2019年8月18日
2〜5歳まで27人の子どもたちが毎日通う認可外保育施設「かぜあそび」がはじまって、四ヶ月。
こどもとこども、こどもと大人、こどもと環境ー。さまざまな “あいだ” ではじまった関係性が、この四ヶ月で少しずつ、いろんな方向に変化をしてきました。
広がり、深まり、近づくという関係性もあれば、離れてゆく関係性もある。
たとえば、春には見られなかった、「いれて」、「やだよ」、「やめて」の自己主張。開園してから、ほぼ毎日一緒に遊んでいたふたりが別々に遊ぶ、という姿も見られるようになってきました。
自然と同じようにとどまることなく、心と行動、そして、関係性を変化させてゆく、こどもたちの姿を見ていると、まだまだ新しい出会いが、その子自身の「中」でも「外」でもたくさん起きているし、これからも起きてゆくのだということに気付かされます。
「あと2回ねたら、おやすみでしょう?」
「ぼく、とうきょうの きょうりゅうてん にいくんだ」
そう、かぜあそびはこれからしばらくおやすみです。
そんな夏休み2日前の「森探検」では、こんな新しい出会いがありました。
「むしとりするひと、このゆびとまれー」
りくの呼びかけで集まった8人のこどもと2人の大人で、この日2回目の森探検へ出かけることになりました。
あんとかよこが、前を歩くりくを見ながら、こんな会話をはじめます。
「りくは“たいちょう”なんだよ」
「そうそう、なんでもしってるんだよね」
そんな二人のやりとりが聞こえたのか、りくが大きな声で言いました。
「おっほん、みなさんついてきなさい!」
しばらく歩いて、川へ到着したところで、何人かの足がとまりました。
「これじゃあ、ぬれちゃうよね?」と、不安そうにわたしに話しかけてきたあんも、その一人。
川を見てみると、大きな石が橋がわりになってくれそうだけど、たしかに今日の水量だと少し靴が濡れるかもしれない。

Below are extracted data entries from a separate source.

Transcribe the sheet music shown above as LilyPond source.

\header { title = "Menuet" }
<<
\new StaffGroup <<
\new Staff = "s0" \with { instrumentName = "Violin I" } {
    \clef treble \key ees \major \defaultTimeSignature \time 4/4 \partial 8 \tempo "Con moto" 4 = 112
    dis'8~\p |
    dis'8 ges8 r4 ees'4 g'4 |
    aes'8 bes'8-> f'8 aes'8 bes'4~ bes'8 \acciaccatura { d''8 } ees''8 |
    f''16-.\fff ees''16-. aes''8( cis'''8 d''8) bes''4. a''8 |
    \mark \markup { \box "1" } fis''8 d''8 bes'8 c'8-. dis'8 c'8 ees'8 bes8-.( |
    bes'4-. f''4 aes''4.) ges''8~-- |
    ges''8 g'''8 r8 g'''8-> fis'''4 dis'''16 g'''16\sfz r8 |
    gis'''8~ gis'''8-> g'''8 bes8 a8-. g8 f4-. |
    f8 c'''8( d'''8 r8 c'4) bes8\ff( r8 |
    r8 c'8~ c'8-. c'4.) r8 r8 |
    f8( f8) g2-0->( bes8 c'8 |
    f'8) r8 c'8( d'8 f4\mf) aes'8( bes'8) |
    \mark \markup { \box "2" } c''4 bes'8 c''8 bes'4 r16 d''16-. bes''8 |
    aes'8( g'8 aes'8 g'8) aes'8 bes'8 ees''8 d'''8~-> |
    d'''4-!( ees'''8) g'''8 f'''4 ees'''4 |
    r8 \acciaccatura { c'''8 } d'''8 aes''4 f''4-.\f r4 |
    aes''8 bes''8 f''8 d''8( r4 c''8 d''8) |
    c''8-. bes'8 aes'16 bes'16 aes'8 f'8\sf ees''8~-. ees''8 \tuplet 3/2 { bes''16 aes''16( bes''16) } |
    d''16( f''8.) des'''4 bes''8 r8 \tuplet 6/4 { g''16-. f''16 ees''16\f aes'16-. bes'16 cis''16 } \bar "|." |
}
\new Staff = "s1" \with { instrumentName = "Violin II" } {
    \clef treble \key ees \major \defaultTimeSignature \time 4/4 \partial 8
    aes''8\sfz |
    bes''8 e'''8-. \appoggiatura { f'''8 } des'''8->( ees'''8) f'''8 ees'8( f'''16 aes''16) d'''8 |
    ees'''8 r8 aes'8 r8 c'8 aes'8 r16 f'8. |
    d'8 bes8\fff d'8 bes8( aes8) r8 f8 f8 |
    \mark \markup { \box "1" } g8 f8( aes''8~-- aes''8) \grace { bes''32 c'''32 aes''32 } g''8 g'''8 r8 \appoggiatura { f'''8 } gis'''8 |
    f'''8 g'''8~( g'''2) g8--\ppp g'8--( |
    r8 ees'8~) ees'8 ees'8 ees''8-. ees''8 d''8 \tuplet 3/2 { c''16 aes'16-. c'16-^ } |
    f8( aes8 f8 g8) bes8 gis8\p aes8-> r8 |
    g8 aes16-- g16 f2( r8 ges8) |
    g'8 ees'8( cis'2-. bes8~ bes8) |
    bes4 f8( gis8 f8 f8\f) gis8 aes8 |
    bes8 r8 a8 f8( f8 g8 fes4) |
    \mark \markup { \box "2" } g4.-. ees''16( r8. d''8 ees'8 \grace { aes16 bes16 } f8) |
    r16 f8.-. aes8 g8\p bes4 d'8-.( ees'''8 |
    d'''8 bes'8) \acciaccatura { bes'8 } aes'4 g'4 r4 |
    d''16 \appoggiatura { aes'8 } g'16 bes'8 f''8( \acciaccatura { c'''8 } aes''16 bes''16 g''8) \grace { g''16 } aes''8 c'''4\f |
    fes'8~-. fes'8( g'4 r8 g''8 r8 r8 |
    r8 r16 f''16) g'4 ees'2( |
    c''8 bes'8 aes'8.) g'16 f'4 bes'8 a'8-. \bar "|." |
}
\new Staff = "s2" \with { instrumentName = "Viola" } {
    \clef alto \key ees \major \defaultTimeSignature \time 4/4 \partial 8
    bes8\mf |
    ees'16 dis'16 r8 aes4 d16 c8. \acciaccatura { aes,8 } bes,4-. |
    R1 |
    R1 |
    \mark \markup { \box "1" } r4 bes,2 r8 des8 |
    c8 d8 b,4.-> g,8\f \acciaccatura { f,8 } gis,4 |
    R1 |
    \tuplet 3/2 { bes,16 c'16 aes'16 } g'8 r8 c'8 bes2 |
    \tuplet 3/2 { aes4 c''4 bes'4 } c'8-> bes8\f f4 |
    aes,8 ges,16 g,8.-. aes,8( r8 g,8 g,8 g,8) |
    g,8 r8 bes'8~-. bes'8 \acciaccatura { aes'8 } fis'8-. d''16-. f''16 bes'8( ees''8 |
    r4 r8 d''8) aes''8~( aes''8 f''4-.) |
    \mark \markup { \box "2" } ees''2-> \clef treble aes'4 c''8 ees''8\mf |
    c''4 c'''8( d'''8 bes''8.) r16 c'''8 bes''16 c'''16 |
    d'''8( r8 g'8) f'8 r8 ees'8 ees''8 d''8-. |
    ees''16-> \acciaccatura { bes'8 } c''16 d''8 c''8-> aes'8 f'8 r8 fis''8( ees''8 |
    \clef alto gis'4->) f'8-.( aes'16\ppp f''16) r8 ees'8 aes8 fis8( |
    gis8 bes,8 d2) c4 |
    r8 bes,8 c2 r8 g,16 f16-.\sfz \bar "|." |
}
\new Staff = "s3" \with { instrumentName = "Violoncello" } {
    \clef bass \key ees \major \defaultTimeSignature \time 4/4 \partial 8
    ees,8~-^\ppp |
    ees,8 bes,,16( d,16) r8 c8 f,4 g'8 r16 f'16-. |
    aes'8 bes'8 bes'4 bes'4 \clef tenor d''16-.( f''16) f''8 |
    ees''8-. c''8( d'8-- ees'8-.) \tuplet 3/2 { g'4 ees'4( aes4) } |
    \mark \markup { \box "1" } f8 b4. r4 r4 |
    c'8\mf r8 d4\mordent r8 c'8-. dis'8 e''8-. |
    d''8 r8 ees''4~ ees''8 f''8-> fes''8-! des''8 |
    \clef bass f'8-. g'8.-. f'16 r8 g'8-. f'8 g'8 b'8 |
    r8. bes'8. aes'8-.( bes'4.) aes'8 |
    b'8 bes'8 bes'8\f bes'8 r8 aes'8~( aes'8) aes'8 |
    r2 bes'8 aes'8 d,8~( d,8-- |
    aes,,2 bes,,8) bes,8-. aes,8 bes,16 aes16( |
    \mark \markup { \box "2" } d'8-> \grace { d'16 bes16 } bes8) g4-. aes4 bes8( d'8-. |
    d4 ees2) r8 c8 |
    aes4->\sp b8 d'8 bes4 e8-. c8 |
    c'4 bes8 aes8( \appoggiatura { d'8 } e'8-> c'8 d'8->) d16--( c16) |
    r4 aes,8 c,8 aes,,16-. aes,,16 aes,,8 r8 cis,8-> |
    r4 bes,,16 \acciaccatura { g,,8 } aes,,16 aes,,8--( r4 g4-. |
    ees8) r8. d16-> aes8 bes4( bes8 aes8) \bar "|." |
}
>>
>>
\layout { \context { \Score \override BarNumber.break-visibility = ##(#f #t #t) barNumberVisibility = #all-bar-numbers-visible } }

わたしはあんにこう返事をしました。「そうだね、濡れちゃうかもしれないね」
実際、長靴を履いてこなかった人たちは、靴を濡らしながら川を渡り、私自身も靴のなかがあっという間にびしょびしょです。
「ひかちゃん、ぬれちゃうよ」と、あん。
「うん。乾かせばいいかなと思って」と、わたし。
そのあと、しばらく周りの様子を見ていましたが、「そっか、かわかせばだいじょうぶだよね」と一言言ってから、一歩足を前に進めます。
濡れる足元。流れ続ける川の水。
そっと彼女を見てみると、さっきまで濡れるのを躊躇していたのが嘘のような表情を見せて、こう言いました。
「…つめたくて、きもちいいね!」
「おーい、こっちにもきてみなよ!」
りくの呼びかけにあんとかよこが行ってみると、泥沼に足をいれながら、「うわあー、ぬけなくなる〜」と足をいれたり、出したりしている、りくの姿が。
「やってみたら?」と誘うりくに対し、
「よごれちゃうからダメだよ」と、あん。
「わたしは、だいじょうぶ」と、かよこ。
「はいるはいる」と、わたし。
靴をぬぎ、足を入れてみると、なんとも言えない泥の感触と冷たさが癖になりそうです。
「りくくん、もっとあしふかくいれてみてよ」
「ひかちゃん、そこどうなってるの?」
入らないことを選択したあんとかよこですが、気になる気持ちはある様子。
そんな二人に、りくがぽつりと言います。「よごれたら、あらえばいいんだよ」
りくのその一言に、あんが動かされます。
「そうだよね、あらえばいっか。あらえばいいんだよね」と、まるで自分を鼓舞するかのように繰り返し言いながら、靴をぬぎ、ズボンをまくり、泥のなかに足を一歩踏みいれる。
その様子をみて、かよこの気持ちにも変化が。
「わたしも、やってみる」
「かよこちゃん、これはじめてのかんじ!」
「はじめてしったよ、つめたくてきもちいいね」
そう嬉しそうに言った、あんとかよこの表情を、わたしは一生忘れないと思います。
「そろそろ、おひるごはんにするぞ!」
川の水で足を洗ってから、結局使わなかった虫かごとあみを持ち、帰路についたみんなの足取りは、行きよりなんだか軽やかで、自信を持って見えたのは、新しい出会いを自分で経験したからかもしれません。